Penang Assam Laksa with Salmon: For all the Penang laksa lovers out there, here's a premium version of Assam Laksa using salmon instead of sardine. The tangy, sour and spicy flavours are highly addictive, and you'll find yourself wanting more and more!
PREPARATION FOR PENANG (ASSAM) LAKSA WITH SALMON (40 min)
Remove the pineapple skin and cut out the eyes of the pineapple. Cut lengthwise into 6 pieces. Cut off and discard the centre core which is hard. Cut the six pieces into small wedges.
Cut both ends of cucumber and use one cut piece to rub on both ends till milky juice comes out. Cut away the ends again and discard.
Use a peeler to remove the skin of the cucumber (optional) and cut the cucumber into half lengthwise. Use a spoon to scrape out the seeds. Wash the cucumber, dry with a kitchen towel and shred into thin strips. Leave it in the fridge for later use.
Wash the lettuce and cut into bite size.
Wash the mint leaves and remove leaves from the stem. Discard the stems and any rotten leaves.
Remove the skin from the onion and wash. Cut into wedges.
Wash the chilli and cut into small pieces.
Wash the laksa leaves and remove the leaves from the stalks.
Cut off the stem and the tip of the torch ginger. Keep the stem and the tips to boil in the soup.
Cut the torch ginger cross-section into thin slices.
Rinse the assam skins and set aside.
Wash the salmon and cut into chunks.
COOKING METHOD FOR PENANG (ASSAM) LAKSA WITH SALMON (2 1/2 Hrs)
In a large pot add in the 3 1/2 litre of water and bring to a boil.

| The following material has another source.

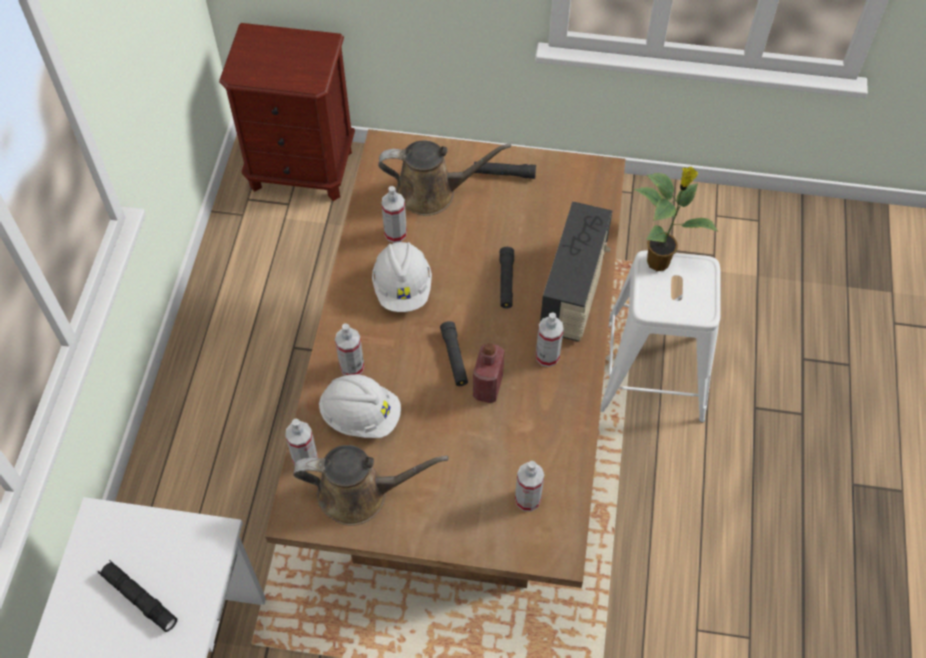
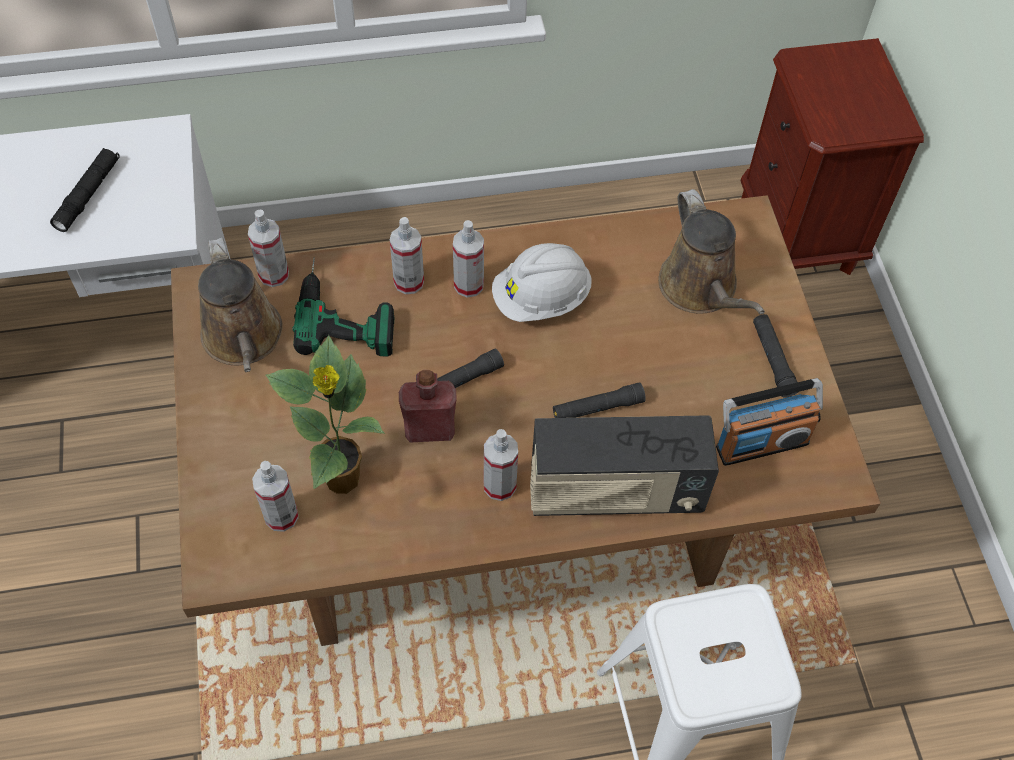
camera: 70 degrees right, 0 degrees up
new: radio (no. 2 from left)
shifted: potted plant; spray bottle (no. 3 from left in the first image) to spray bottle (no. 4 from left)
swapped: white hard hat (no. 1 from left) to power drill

When the water is boiling, add in all the laksa leaves, assam skins, stems and tips of the torch ginger and let it boil over high heat for 1/2 hr.
Remove some of the laksa leaves and assam skins leaving some laksa leaves and a few slices of assam skin in the soup. This is to ensure that the soup is not clogged with excess laksa leaves. However, it is also fine if you wish to leave all of them in the soup.
Add in 2-3 TBsp of chilli powder and continue to boil for a few mins over medium heat.
Add salt (around 3 tsp or to taste). Before adding in the salmon pieces, taste whether it is salty or sour enough.
Add in all the salmon slabs and cook for another 10 -15 mins.
Make sure salmon does not disintegrate into tiny pieces. Once the salmon is cooked, transfer it to a plate. Flake it into chunky pieces and put it back into the laksa soup. Turn off the heat.
Place the packet of bee hoon into a large pot. Pour boiling water over it and blanch for 1-2 mins.
Then pour the bee hoon into a colander and drain.
Dish the bee hoon into individual bowls. Scoop the laksa soup and some salmon chunks over it and garnish with cut onions, pineapple, shredded cucumber,torch ginger, chilli, mint leaves and lettuce. Serve while it is hot.
Notes
Rubbing the ends of the cucumber until the milky substance comes out helps to reduce the bitterness.
You need to adjust the soup to your family's preferred taste. If it is too sour, add a little bit more water or sugar. If it is not sour enough add a little bit of tamarind juice. Add more chilli powder if you prefer it to be spicier.
Most people use Mackerel but my neighbour T uses the most premium fish, Salmon. Salmon will give out its natural oil which is polyunsaturated. It is healthier and a good choice for those who are very health conscious. Generally most hawkers use fresh Sardine (Ikan Kembong) because it is cheapest, but for me, I really dislike using Sardine because its fishiness can really put people off just as it did to me.
Be careful not to overcook the salmon.
You can add a spoonful of prawn paste ('Hey Ko') if that is your preference.